Thursday, June 29, 2006

Changing Habitat

I've always been intrigued by the ever changing breakdown of species that inhabit my back garden. Over the years a number of large trees, mainly European species have been removed and others, mainly West Australian eucalypts, have supplanted them. The movement of the 70s and 80s encouraging householders to 'go native', have seen many changes to mine and the surrounding gardens. The downside of this has been that, as the trees and shrubs have matured, a few species have dominated. Gone, except as very occasional visitors, are the smaller honeyeaters that frequented this area, particularly in the Winter, replaced by the 'bullies', the Little Wattlebirds and the Noisy Miners.
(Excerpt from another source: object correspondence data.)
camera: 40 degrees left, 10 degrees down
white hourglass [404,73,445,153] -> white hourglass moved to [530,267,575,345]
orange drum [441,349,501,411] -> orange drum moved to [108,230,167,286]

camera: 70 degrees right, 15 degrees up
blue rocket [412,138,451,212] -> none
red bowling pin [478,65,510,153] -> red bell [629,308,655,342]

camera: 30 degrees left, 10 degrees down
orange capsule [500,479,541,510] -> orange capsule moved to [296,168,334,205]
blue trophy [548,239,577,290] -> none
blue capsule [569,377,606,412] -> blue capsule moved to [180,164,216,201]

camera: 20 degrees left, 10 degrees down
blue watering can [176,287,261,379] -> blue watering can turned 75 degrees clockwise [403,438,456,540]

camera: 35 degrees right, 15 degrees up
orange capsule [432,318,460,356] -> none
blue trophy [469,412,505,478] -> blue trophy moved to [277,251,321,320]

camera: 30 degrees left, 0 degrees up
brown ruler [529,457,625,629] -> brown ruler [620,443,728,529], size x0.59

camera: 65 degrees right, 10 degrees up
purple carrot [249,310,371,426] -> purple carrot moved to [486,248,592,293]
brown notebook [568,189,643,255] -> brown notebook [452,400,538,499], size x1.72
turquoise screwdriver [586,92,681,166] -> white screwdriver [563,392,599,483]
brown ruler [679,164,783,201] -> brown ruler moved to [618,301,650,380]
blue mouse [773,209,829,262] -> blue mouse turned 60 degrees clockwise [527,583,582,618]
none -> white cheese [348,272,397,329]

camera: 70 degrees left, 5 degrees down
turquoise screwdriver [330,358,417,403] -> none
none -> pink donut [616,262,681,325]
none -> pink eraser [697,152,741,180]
A few others manage a living, Musk Lorikeets, Eastern Rosellas, the odd Crescent Honeyeater, and even an occasional (and welcome) Yellow-tailed Black Cockatoo. Of course, we have almost the full range of exotics too! The Noisy Miners started using the garden in numbers, in the mid 80s, and now are regular visitors, harried, but unbowed, by the resident breeding pairs of Little Wattlebird. The Tasmanian sub species of the Noisy Miner, is substantially larger than the its Mainland cousins (Bergman's Rule kicking in). Perhaps that goes some way to explaining why the Noisy Miner I photographed this morning (top right) in a beachside car park, was drawn to a discarded meat pie, although I couldn't determine whether it was eating the meat or the pastry!